• [Exercise details]: Reply only with how many lines in these entries hold the string "linejoin".

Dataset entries
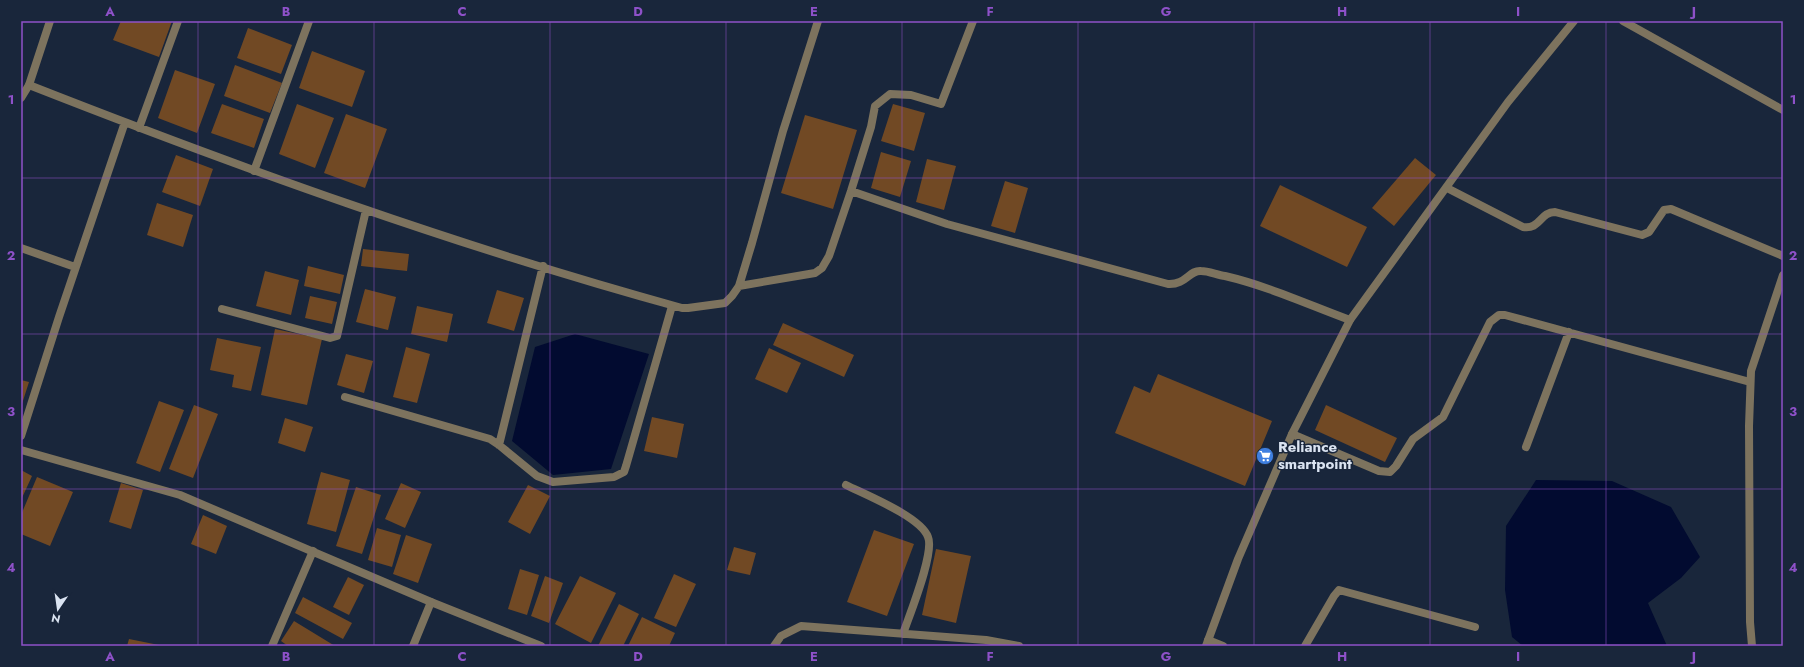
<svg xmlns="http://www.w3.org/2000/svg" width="1804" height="667" font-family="Jost,sans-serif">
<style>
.water{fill:#020b30}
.building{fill:#714924}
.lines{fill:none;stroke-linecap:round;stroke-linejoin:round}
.minor{stroke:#7d735e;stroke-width:8}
.tertiary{stroke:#7d735e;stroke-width:8}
.grid{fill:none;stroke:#8e51c9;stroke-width:1;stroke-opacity:0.55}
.labels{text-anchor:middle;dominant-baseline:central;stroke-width:3;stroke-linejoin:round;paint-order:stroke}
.poi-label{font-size:15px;font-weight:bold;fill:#dae3f1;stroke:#19263b;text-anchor:start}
.neatline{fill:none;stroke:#8e51c9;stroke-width:1.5}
.grid-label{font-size:13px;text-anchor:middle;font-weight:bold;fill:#8e51c9}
</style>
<rect width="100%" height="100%" fill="#19263b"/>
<path class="water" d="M 575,334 L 649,354 L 611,469 L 553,475 L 512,441 L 535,347 Z
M 1536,480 L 1612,481 L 1671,507 L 1700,557 L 1681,578 L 1648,603 L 1667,646 L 1523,646 L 1512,637 L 1505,590 L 1506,526 Z"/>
<path class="building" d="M 121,21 L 172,21 L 159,57 L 113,40 Z
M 248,28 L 292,45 L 281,74 L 237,58 Z
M 312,51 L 365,71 L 352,107 L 299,88 Z
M 235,65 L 282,83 L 270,113 L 224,96 Z
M 175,70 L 215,84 L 197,133 L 158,118 Z
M 222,104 L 264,119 L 254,148 L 211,133 Z
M 297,104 L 334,118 L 315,168 L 279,154 Z
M 893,104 L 925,113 L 914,151 L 881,141 Z
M 346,114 L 387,129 L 365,188 L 324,173 Z
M 805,115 L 857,130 L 833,209 L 781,193 Z
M 881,152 L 911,161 L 900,197 L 871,188 Z
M 176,155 L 213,169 L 200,206 L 162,192 Z
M 1415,158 L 1436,175 L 1394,226 L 1372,208 Z
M 927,159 L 956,166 L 944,210 L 916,202 Z
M 1005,181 L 1028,188 L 1015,233 L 991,226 Z
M 1280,185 L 1367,227 L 1347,267 L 1260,226 Z
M 157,203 L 193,215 L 183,247 L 147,235 Z
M 363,249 L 409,254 L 407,271 L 361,266 Z
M 308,266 L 344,275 L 340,294 L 304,286 Z
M 265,271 L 299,280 L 291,315 L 256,306 Z
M 365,289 L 396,297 L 388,330 L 356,322 Z
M 497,290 L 524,298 L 514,331 L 487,323 Z
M 310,296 L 337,302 L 332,324 L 305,318 Z
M 417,306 L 453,314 L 447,342 L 411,334 Z
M 783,323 L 854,355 L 844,377 L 773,345 Z
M 275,329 L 322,339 L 307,405 L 261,395 Z
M 217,338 L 261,347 L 251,391 L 232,387 L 234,375 L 210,370 Z
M 406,347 L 430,354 L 417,403 L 393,397 Z
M 769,348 L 801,363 L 787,393 L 755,379 Z
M 346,354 L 373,361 L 364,393 L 337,385 Z
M 1158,374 L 1272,421 L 1245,486 L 1115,433 L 1134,386 L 1150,393 Z
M 21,380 L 29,382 L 21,407 Z
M 159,401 L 184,410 L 160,472 L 136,463 Z
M 194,405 L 218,414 L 193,478 L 169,469 Z
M 1326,405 L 1397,438 L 1385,462 L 1315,430 Z
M 652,417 L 684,424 L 677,458 L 644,451 Z
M 285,418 L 313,427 L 305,452 L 278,443 Z
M 21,470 L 32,476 L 21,500 Z
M 321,472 L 350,480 L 336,532 L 307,524 Z
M 37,477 L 73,492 L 50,546 L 21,534 L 21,515 Z
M 121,483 L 143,490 L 131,529 L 109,522 Z
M 401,483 L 421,492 L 405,528 L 385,519 Z
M 528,485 L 550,496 L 530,534 L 508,522 Z
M 356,487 L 381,495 L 362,554 L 336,546 Z
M 203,515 L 227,526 L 216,554 L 191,544 Z
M 377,528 L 401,535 L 392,567 L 368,560 Z
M 874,530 L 914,544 L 887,616 L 847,602 Z
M 406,535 L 432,544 L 418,583 L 393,574 Z
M 734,547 L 756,553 L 750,575 L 727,570 Z
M 936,549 L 971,556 L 956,623 L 922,615 Z
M 520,569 L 539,575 L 527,615 L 508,609 Z
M 674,574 L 696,584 L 676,627 L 654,618 Z
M 545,576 L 563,583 L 549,623 L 531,616 Z
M 580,576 L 616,593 L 591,643 L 555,624 Z
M 348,577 L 364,585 L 349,615 L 333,607 Z
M 303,597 L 352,623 L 343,639 L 295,613 Z
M 619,604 L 639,614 L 623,646 L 598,646 Z
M 642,617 L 675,633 L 669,646 L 628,646 Z
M 294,621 L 335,646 L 288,646 L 281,641 Z
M 129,639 L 159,645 L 159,646 L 127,646 Z"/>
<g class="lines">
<path class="minor" d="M 29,85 C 243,169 460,247 682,308 L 688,308 L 725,303 L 732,296 L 739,286 L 752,243 L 783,131 L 818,21
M 139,128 L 178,21
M 254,171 L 309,21
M 1447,188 L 1523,227 C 1540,230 1540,212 1555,212 L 1642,235 L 1649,232 L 1664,210 L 1671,209 L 1783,256
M 851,191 L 947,224 L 1168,284 C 1186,285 1189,270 1201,271 C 1209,271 1217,275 1225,276 C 1268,286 1309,305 1350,320
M 21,248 L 75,267
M 739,286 L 815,273 L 822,268 L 829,256 L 851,191 L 871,127 L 875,106 L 890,94 L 911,95 L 941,104 L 973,21
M 222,309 L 330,338 L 337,336 L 366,210
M 345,397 L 490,439 L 499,445 L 537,476 L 553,482 L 614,477 L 624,472 L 626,466 L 672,306
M 1292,434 L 1379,471 L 1390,472 L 1396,466 L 1413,439 L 1443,417 L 1490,322 L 1499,315 L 1505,315 L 1750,382
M 21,436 L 59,317 L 125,122
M 499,445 L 543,266
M 1526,447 L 1569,332
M 846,485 C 866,495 921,517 928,537 C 935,553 909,616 903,634
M 1208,640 L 1223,646
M 272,646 L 313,551
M 413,646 L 431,602
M 774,646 L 781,636 L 801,626 L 986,640 L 1019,646
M 1305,646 L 1334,596 L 1339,590 L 1475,627"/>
<path class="tertiary" d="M 1623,21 L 1783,110
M 21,98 L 29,85 L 50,21
M 21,450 L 180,495 L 431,602 L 541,646
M 1206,646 L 1238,559 L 1292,434 L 1350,320 L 1508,102 L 1574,21
M 1752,646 L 1750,622 L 1749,426 L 1751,371 L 1783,275"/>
</g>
<path class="grid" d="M 198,21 L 198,646M 374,21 L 374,646M 550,21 L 550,646M 726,21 L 726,646M 902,21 L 902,646M 1078,21 L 1078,646M 1254,21 L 1254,646M 1430,21 L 1430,646M 1606,21 L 1606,646M 21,178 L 1783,178M 21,334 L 1783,334M 21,489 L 1783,489"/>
<defs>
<symbol id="supermarket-disc" viewBox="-11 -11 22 22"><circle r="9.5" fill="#3f7fe0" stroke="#19263b"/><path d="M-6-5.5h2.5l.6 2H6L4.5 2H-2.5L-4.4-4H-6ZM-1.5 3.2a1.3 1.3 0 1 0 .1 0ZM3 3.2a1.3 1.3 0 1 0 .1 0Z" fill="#fff"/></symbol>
</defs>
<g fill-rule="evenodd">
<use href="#supermarket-disc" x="1255" y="446" width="20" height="20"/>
</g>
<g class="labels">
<g class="poi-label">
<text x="1278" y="447">Reliance<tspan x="1278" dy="17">smartpoint</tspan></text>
</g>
</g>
<rect width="1804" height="667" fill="none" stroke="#19263b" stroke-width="44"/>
<g transform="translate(58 609) rotate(193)" stroke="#19263b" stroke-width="3" paint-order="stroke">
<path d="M0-3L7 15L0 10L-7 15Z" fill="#dae3f1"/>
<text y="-6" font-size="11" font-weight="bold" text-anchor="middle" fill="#dae3f1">N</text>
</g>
<rect x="22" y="22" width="1760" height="623" class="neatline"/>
<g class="grid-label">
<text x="110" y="16">A</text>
<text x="286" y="16">B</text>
<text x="462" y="16">C</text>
<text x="638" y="16">D</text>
<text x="814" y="16">E</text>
<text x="990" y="16">F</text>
<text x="1166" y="16">G</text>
<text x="1342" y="16">H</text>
<text x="1518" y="16">I</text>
<text x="1694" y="16">J</text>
<text x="11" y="104">1</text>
<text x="1793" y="104">1</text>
<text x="11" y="260">2</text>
<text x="1793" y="260">2</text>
<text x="11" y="416">3</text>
<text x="1793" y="416">3</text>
<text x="11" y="572">4</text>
<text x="1793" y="572">4</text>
<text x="110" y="661">A</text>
<text x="286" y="661">B</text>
<text x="462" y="661">C</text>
<text x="638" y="661">D</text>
<text x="814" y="661">E</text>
<text x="990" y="661">F</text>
<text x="1166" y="661">G</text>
<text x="1342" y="661">H</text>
<text x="1518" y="661">I</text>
<text x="1694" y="661">J</text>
</g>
</svg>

• [Exercise solution]: 2